Let’s start by talking about laws in general. In Ohio, there are actually two sets of laws that you have to worry about – state law and local law. Cities, villages and some townships are allowed to pass their own local ordinances that you have to worry about. Now, when the Ohio Legislative Assembly passed Ohio Revised Code 9.68, they made firearm laws easier to deal with. 9.68 is known as a “preemption” law. Once 9.68 became law, it invalidated any local firearm ordinance that was more restrictive than state law. But here’s the problem – it didn’t change knife laws or the ability of local governments to create or keep their own knife laws. So we need to discuss both state and local laws.

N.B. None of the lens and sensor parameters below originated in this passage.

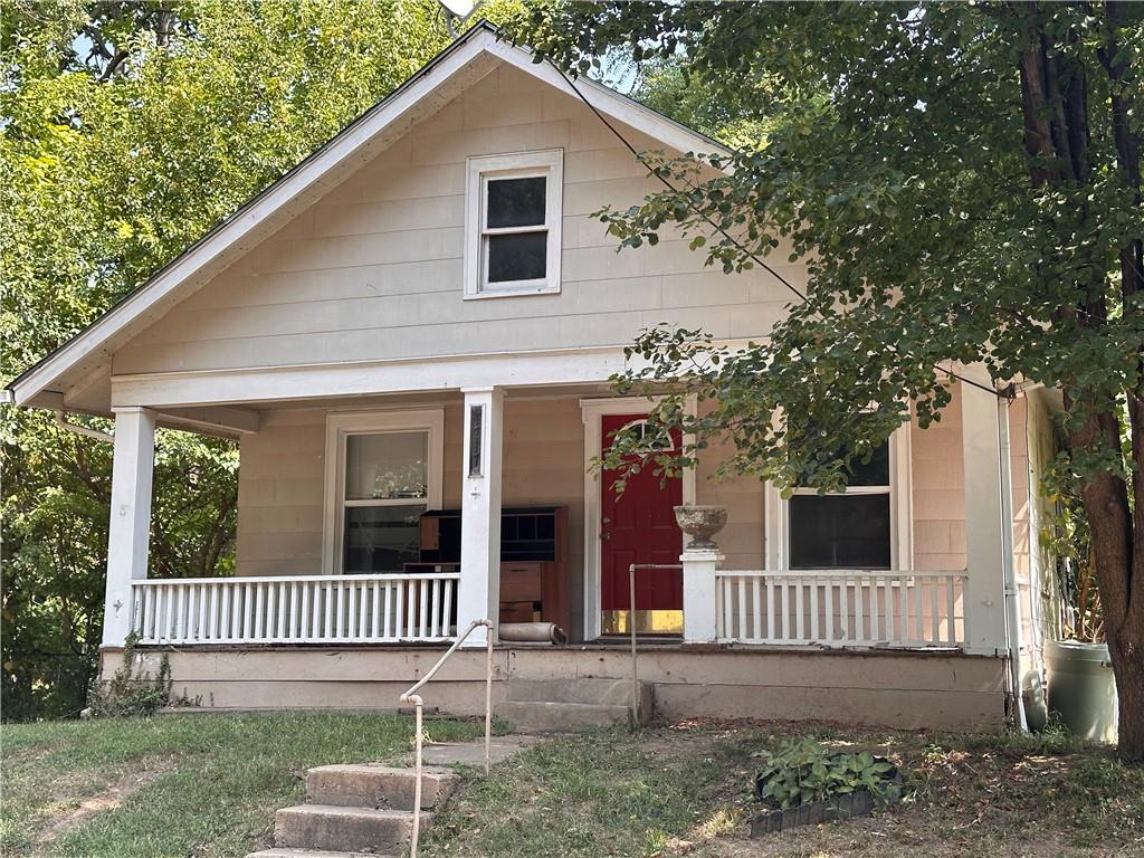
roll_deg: -0.7
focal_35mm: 48
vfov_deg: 30.3
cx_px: 572
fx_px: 1586
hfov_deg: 39.7
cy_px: 429
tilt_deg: +7.1
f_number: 1.78
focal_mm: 6.86
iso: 64
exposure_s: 1/501
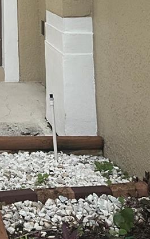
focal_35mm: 88
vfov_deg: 21.0
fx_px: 575
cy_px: -87
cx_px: -73
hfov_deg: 14.0
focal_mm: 3
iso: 25
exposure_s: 1/1342
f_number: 1.8
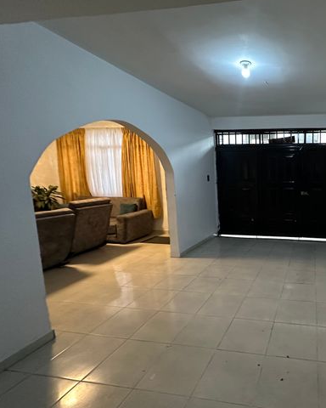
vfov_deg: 83.3
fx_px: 229
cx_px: 281
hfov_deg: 62.0
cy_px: 206
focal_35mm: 19
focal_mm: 2.22
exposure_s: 1/60
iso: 640
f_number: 2.2
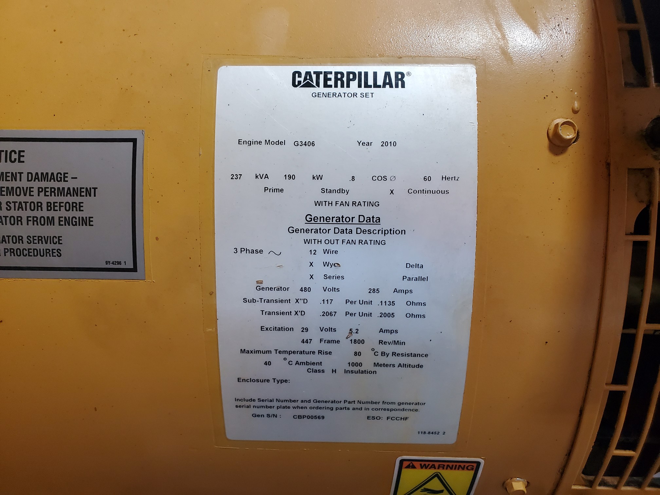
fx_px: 496
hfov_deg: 67.3
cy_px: 248
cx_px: 330
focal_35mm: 26
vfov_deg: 53.1
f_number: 2.4
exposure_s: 1/50
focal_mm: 4.3
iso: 320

Let’s start with state law. I want to cover what it used to be and what it currently is since it changed a few months ago. Understanding what state law used to be will also help when we start talking about local ordinances. Ohio’s Carrying Concealed Weapons statute says: (A) No person shall knowingly carry or have, concealed on the person’s person or concealed ready at hand, any of the following: (1) A deadly weapon other than a handgun.

But what is the legal definition of “Deadly Weapon”? According to Ohio Revised Code 2923.11(A), “Deadly weapon” means any instrument, device, or thing capable of inflicting death, and designed or specially adapted for use as a weapon, or possessed, carried, or used as a weapon. Now, I think we can all agree that knives are capable of inflicting death. But so are hammers, sledge hammers, axes, shovels, crow bars and pipe wrenches. So where do we draw the line between a tool and a deadly weapon?

Well, that’s where the courts come in. The courts throughout the years have had to decide what makes a knife a “deadly weapon”. How did they do that? If you read this case you’ll see a list of court cases where they looked at knives to determine whether or not that knives was considered a deadly weapon. Here’s a list of what the courts said were characteristics of knives that would more than likely be considered deadly weapons: 1) a blade that can easily be opened with one hand, such as a knife with a switch, a spring-loaded blade, or a gravity blade capable of instant one-handed operation; (2) a blade that locks into position and cannot close without triggering the lock; (3) a blade that is serrated; (4) a blade tip that is sharp; (5) an additional design element on the blade, such as a hole, that aids in unfolding the knife with one hand; (6) does not resemble an “ordinary” pocket knife; and (7) is a type of knife considered a weapon for purposes of R.C. 2923.20(A)(3). So basically every knife in the picture at the beginning of the article would be considered a deadly weapon under the old way of determining things.

This Emerson Mini-Commander has a “wave” feature to open when it is pulled out of a pocket. Plus a lock and a thumb stud that allows it to be opened one handed. All of these features would easily make this a “deadly weapon” under court guidelines.

Earlier this year, SB140 became state law. SB140 did several things, but most importantly for this discussion is that it added this section to the CCW law: (H) For purposes of this section, “deadly weapon” or “weapon” does not include any knife, razor, or cutting instrument if the instrument was not used as a weapon.

So under the new version of the state law, you can pretty much carry concealed any edged instrument so long as you don’t use it as a weapon. That’s great right? Yes and no. Yes if you happen to be in a part of the state that doesn’t have a local ordinance about CCW. But no if you’re in a municipality that has their own knife laws. And here’s the thing – there are over 800 municipalities in Ohio and each of them can, and many do, have their own CCW or knife laws on the books. And those laws weren’t changed by SB140. Most of those laws, like Cleveland’s CCW ordinance are worded exactly like the state statute, but don’t have the new exception we just discussed. So the courts will still use the list of characteristics we discussed earlier to decide if your knife is a deadly weapon.

Well what if your knife isn’t concealed? Can I carry any edged instrument I want then? It depends. Since the is no statewide knife/edged instrument preemption law like there is for firearms, some municipalities have restrictions about certain blade lengths, etc. Like Cleveland’s ordinance 627.11 which bans the carrying of knives with a blade longer than 2.5” in public places. Other municipalities ban knives in parks, like Beavercreek’s Park Ordinance 95.21 – which prohibits possessing knives in parks without “reasonable cause”, whatever that means.

So what does all this mean? It means that we should all be supporting a knife preemption law like HB 243 so that knife laws are easier to understand and follow. Take a look at your daily carry knife. If you’re reading this, I’d be surprised if your knife didn’t have some of the features that would make it a “deadly weapon” under a local ordinance.